EXERCISE DETAILS:
Skip the images and restate every line of the records exactly.

EXTRACTED ENTRIES:

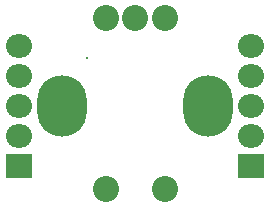
<source format=gts>
G04*
G04 #@! TF.GenerationSoftware,Altium Limited,Altium Designer,20.0.10 (225)*
G04*
G04 Layer_Color=8388736*
%FSLAX25Y25*%
%MOIN*%
G70*
G01*
G75*
%ADD12O,0.08674X0.07887*%
%ADD13R,0.08674X0.07887*%
%ADD14C,0.08674*%
%ADD15O,0.16548X0.20485*%
%ADD16C,0.01200*%
%ADD17C,0.00400*%
D12*
X-38583Y20000D02*
D03*
Y10000D02*
D03*
Y0D02*
D03*
Y-10000D02*
D03*
X38583Y20000D02*
D03*
Y10000D02*
D03*
Y0D02*
D03*
Y-10000D02*
D03*
D13*
X-38583Y-20000D02*
D03*
X38583D02*
D03*
D14*
X9843Y-27559D02*
D03*
X-9843D02*
D03*
Y29528D02*
D03*
X0D02*
D03*
X9843D02*
D03*
D15*
X-24409Y0D02*
D03*
X24409D02*
D03*
D16*
X-16142Y16142D02*
D03*
D17*
X13386Y9055D02*
D03*
X33071Y-12205D02*
D03*
X25591Y12205D02*
D03*
X19685Y11417D02*
D03*
X-8386Y-4961D02*
D03*
X16614Y25039D02*
D03*
X19114Y30039D02*
D03*
X-28386Y-24961D02*
D03*
X41614Y-34961D02*
D03*
X-13386D02*
D03*
X1614D02*
D03*
X-35886Y30039D02*
D03*
X-886Y-29961D02*
D03*
X6614Y-34961D02*
D03*
X19114Y20039D02*
D03*
X26614Y25039D02*
D03*
X29114Y20039D02*
D03*
X-15886Y-29961D02*
D03*
X29114Y30039D02*
D03*
X21614Y25039D02*
D03*
X-35886Y-29961D02*
D03*
X-28386Y-34961D02*
D03*
X-13386Y-4961D02*
D03*
X31614Y-34961D02*
D03*
X36614D02*
D03*
X-15886Y10039D02*
D03*
X31614Y25039D02*
D03*
X-8386Y-34961D02*
D03*
X4114Y-29961D02*
D03*
X1614Y-4961D02*
D03*
X39114Y30039D02*
D03*
X-3386Y-4961D02*
D03*
X-33386Y-24961D02*
D03*
X-20886Y30039D02*
D03*
X-38386Y-34961D02*
D03*
X-23386Y25039D02*
D03*
X16614Y-34961D02*
D03*
X21614D02*
D03*
X-30886Y30039D02*
D03*
X11614Y-34961D02*
D03*
X-18386Y25039D02*
D03*
X-33386Y-34961D02*
D03*
X-18386D02*
D03*
X6614Y-4961D02*
D03*
X-15886Y30039D02*
D03*
X34114Y-29961D02*
D03*
X-33386Y25039D02*
D03*
X-25886Y30039D02*
D03*
X24114D02*
D03*
Y20039D02*
D03*
X34114Y30039D02*
D03*
X-28386Y25039D02*
D03*
X-3386Y-34961D02*
D03*
X-30886Y-29961D02*
D03*
X14114Y20039D02*
D03*
X-8661Y-13386D02*
D03*
X-20472Y-12598D02*
D03*
X-4724Y-22835D02*
D03*
X7874Y11024D02*
D03*
X10236Y0D02*
D03*
X20472Y-16929D02*
D03*
X5118Y-20079D02*
D03*
M02*

</source>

COMPLETED EXERCISE:
<source format=gts>
G04*
G04 #@! TF.GenerationSoftware,Altium Limited,Altium Designer,20.0.10 (225)*
G04*
G04 Layer_Color=8388736*
%FSLAX25Y25*%
%MOIN*%
G70*
G01*
G75*
%ADD12O,0.08674X0.07887*%
%ADD13R,0.08674X0.07887*%
%ADD14C,0.08674*%
%ADD15O,0.16548X0.20485*%
%ADD16C,0.01200*%
%ADD17C,0.00400*%
D12*
X-38583Y20000D02*
D03*
Y10000D02*
D03*
Y0D02*
D03*
Y-10000D02*
D03*
X38583Y20000D02*
D03*
Y10000D02*
D03*
Y0D02*
D03*
Y-10000D02*
D03*
D13*
X-38583Y-20000D02*
D03*
X38583D02*
D03*
D14*
X9843Y-27559D02*
D03*
X-9843D02*
D03*
Y29528D02*
D03*
X0D02*
D03*
X9843D02*
D03*
D15*
X-24409Y0D02*
D03*
X24409D02*
D03*
D16*
X-16142Y16142D02*
D03*
D17*
X13386Y9055D02*
D03*
X33071Y-12205D02*
D03*
X25591Y12205D02*
D03*
X19685Y11417D02*
D03*
X-8386Y-4961D02*
D03*
X16614Y25039D02*
D03*
X19114Y30039D02*
D03*
X-28386Y-24961D02*
D03*
X41614Y-34961D02*
D03*
X-13386D02*
D03*
X1614D02*
D03*
X-35886Y30039D02*
D03*
X-886Y-29961D02*
D03*
X6614Y-34961D02*
D03*
X19114Y20039D02*
D03*
X26614Y25039D02*
D03*
X29114Y20039D02*
D03*
X-15886Y-29961D02*
D03*
X29114Y30039D02*
D03*
X21614Y25039D02*
D03*
X-35886Y-29961D02*
D03*
X-28386Y-34961D02*
D03*
X-13386Y-4961D02*
D03*
X31614Y-34961D02*
D03*
X36614D02*
D03*
X-15886Y10039D02*
D03*
X31614Y25039D02*
D03*
X-8386Y-34961D02*
D03*
X4114Y-29961D02*
D03*
X1614Y-4961D02*
D03*
X39114Y30039D02*
D03*
X-3386Y-4961D02*
D03*
X-33386Y-24961D02*
D03*
X-20886Y30039D02*
D03*
X-38386Y-34961D02*
D03*
X-23386Y25039D02*
D03*
X16614Y-34961D02*
D03*
X21614D02*
D03*
X-30886Y30039D02*
D03*
X11614Y-34961D02*
D03*
X-18386Y25039D02*
D03*
X-33386Y-34961D02*
D03*
X-18386D02*
D03*
X6614Y-4961D02*
D03*
X-15886Y30039D02*
D03*
X34114Y-29961D02*
D03*
X-33386Y25039D02*
D03*
X-25886Y30039D02*
D03*
X24114D02*
D03*
Y20039D02*
D03*
X34114Y30039D02*
D03*
X-28386Y25039D02*
D03*
X-3386Y-34961D02*
D03*
X-30886Y-29961D02*
D03*
X14114Y20039D02*
D03*
X-8661Y-13386D02*
D03*
X-20472Y-12598D02*
D03*
X-4724Y-22835D02*
D03*
X7874Y11024D02*
D03*
X10236Y0D02*
D03*
X20472Y-16929D02*
D03*
X5118Y-20079D02*
D03*
M02*

</source>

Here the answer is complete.